[Recorded information — start]

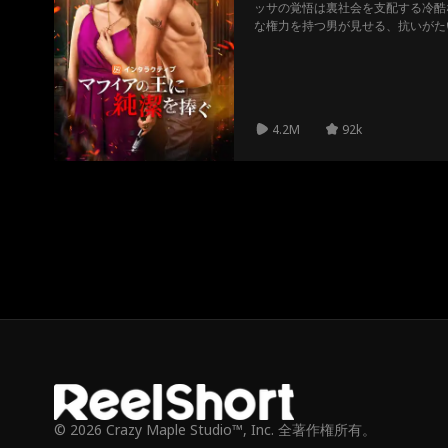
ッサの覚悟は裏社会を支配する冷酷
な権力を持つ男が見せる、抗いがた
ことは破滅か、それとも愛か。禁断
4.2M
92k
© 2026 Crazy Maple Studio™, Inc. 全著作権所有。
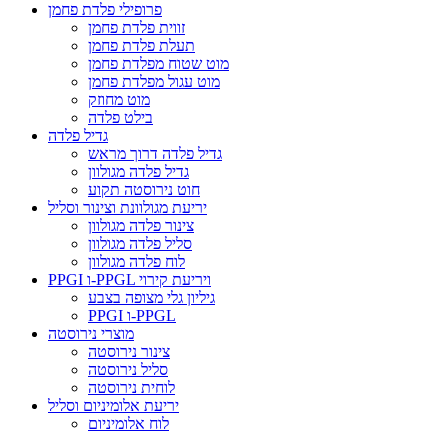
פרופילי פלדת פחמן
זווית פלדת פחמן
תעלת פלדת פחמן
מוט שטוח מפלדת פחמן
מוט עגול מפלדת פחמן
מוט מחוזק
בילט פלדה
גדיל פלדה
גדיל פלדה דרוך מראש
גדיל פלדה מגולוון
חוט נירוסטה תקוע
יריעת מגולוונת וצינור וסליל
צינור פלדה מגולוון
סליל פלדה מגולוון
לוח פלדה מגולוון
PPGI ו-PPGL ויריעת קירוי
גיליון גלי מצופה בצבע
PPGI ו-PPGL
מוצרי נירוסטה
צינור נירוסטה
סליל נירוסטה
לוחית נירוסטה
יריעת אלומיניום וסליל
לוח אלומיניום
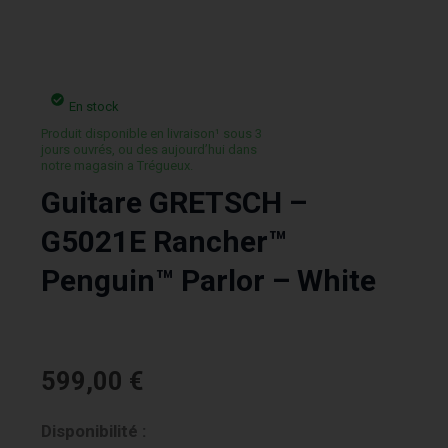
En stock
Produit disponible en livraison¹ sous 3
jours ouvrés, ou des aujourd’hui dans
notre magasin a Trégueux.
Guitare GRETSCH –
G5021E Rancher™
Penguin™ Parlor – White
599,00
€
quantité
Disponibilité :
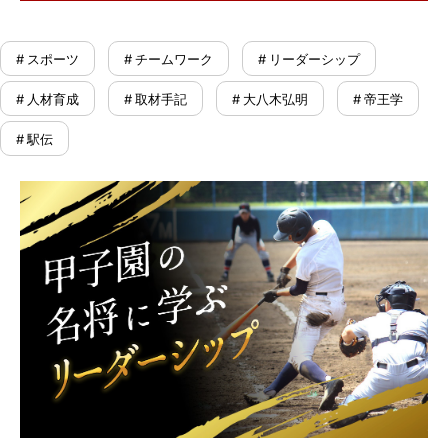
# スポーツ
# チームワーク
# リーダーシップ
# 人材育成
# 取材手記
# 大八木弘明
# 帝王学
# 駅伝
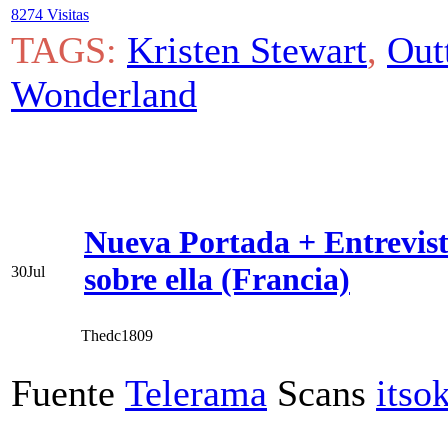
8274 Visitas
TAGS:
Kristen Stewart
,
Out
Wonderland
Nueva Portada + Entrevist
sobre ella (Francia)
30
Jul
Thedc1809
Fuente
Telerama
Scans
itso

[Recorded information — finish]
[Recorded information — start]

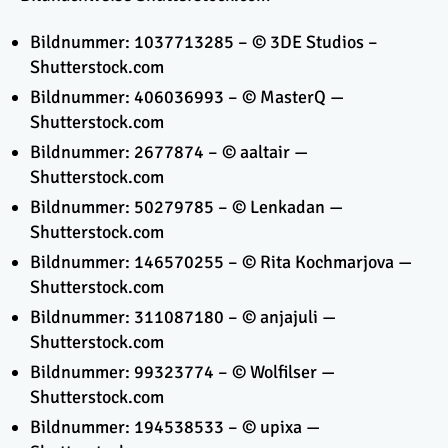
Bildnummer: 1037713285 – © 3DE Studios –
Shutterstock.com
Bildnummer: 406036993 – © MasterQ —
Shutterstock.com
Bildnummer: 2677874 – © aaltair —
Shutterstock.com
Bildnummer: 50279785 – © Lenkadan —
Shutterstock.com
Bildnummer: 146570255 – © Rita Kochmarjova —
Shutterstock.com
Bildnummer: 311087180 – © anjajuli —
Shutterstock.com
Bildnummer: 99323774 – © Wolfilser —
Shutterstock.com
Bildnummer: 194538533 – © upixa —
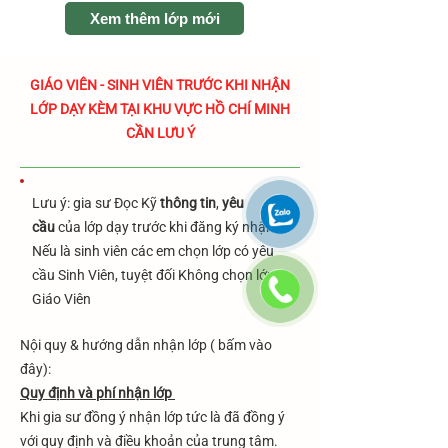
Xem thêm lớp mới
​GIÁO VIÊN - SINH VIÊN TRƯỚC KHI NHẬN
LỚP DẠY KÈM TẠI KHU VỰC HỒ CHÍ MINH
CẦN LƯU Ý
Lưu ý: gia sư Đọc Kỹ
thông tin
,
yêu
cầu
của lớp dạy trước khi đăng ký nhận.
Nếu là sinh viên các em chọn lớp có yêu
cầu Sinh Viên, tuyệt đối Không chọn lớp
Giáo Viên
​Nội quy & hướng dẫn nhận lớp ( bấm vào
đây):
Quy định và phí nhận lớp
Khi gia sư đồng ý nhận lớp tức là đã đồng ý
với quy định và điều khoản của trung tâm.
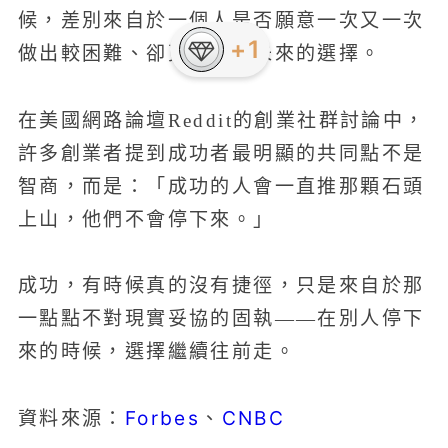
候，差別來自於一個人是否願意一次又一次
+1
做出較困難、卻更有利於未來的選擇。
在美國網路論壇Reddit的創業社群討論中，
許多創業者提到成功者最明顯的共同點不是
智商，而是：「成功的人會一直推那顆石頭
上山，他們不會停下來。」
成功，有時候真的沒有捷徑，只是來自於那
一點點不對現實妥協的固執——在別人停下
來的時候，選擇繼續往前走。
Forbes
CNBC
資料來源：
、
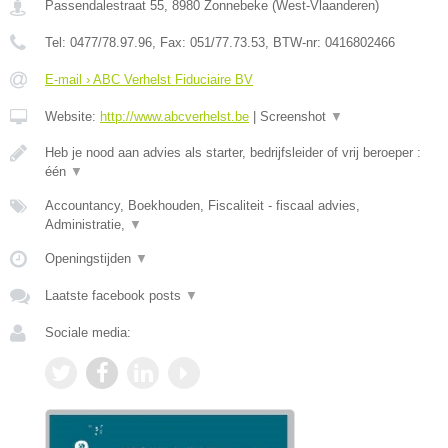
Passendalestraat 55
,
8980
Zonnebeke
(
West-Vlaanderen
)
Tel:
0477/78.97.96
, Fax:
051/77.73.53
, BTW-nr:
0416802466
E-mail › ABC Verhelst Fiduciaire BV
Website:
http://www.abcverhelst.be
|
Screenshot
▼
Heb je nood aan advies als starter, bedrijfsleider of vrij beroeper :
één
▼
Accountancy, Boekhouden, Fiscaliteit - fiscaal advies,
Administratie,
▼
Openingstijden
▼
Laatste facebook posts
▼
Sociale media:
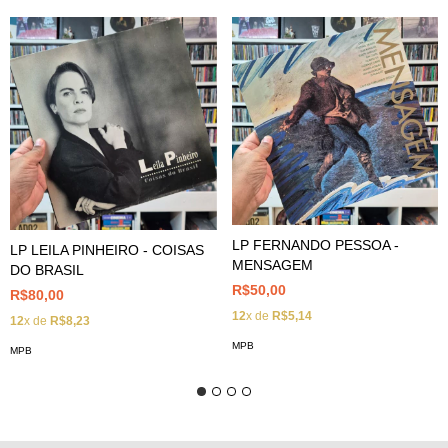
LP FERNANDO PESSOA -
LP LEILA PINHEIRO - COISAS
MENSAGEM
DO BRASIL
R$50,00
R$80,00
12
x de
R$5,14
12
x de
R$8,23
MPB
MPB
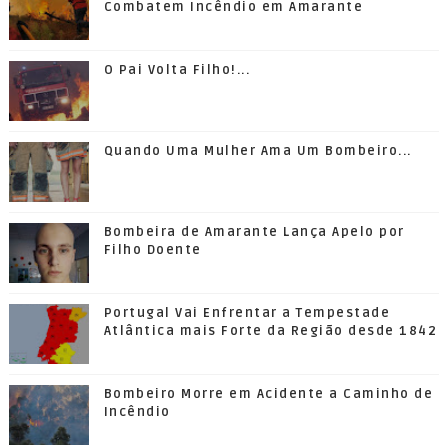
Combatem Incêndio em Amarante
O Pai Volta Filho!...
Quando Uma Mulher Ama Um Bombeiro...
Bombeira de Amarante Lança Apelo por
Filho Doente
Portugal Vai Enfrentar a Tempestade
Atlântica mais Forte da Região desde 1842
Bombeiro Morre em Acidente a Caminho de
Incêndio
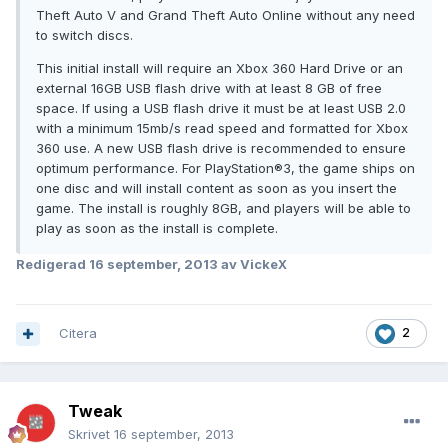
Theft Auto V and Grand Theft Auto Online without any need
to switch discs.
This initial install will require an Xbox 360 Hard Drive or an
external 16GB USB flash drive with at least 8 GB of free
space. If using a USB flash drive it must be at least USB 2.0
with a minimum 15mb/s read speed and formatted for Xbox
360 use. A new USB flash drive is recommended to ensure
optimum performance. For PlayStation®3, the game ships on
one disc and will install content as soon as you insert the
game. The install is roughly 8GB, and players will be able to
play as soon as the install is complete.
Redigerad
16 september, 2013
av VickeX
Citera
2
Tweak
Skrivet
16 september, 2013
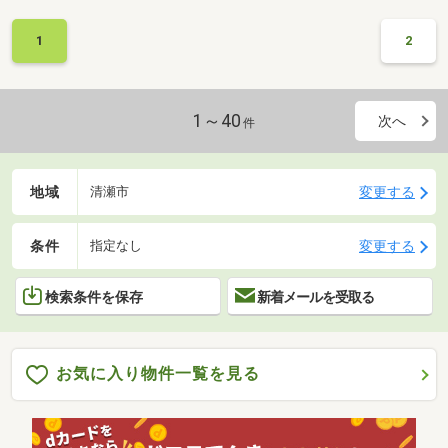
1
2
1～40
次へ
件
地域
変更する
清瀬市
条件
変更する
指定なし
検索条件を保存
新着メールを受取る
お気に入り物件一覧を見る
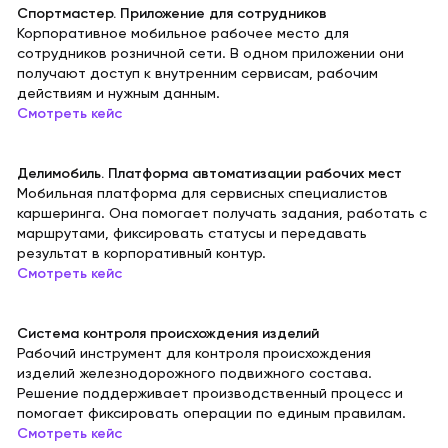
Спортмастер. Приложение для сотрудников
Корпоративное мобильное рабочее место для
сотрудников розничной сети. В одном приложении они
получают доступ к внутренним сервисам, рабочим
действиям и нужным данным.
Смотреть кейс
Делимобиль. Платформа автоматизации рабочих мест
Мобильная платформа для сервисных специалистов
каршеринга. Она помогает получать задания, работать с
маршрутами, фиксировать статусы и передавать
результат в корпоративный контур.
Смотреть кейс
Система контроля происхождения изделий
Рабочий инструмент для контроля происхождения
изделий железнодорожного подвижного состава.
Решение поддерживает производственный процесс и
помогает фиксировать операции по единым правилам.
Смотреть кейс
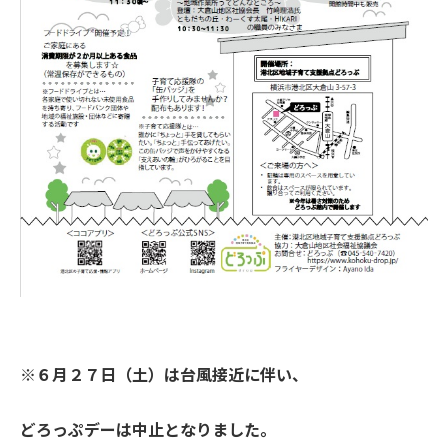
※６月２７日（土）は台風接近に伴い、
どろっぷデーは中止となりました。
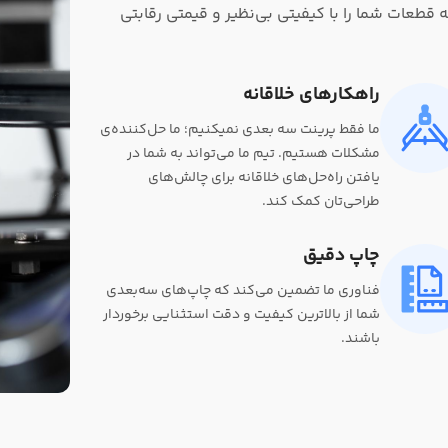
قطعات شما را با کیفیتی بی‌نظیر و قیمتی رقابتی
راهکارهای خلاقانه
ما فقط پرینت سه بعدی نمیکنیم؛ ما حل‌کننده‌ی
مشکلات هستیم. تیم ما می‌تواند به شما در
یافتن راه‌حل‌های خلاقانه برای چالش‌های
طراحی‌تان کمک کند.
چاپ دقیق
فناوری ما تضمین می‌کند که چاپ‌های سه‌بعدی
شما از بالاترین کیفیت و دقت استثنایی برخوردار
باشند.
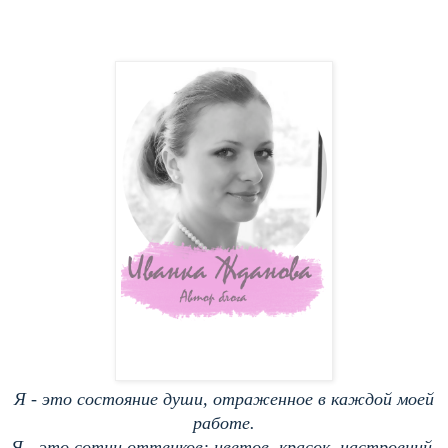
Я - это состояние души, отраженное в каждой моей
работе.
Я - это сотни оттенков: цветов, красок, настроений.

[Recorded information — finish]

**Work to be completed**. Your answer must be a single number, the count of lines in the data that hold the string "định".

**Output for this task**. 2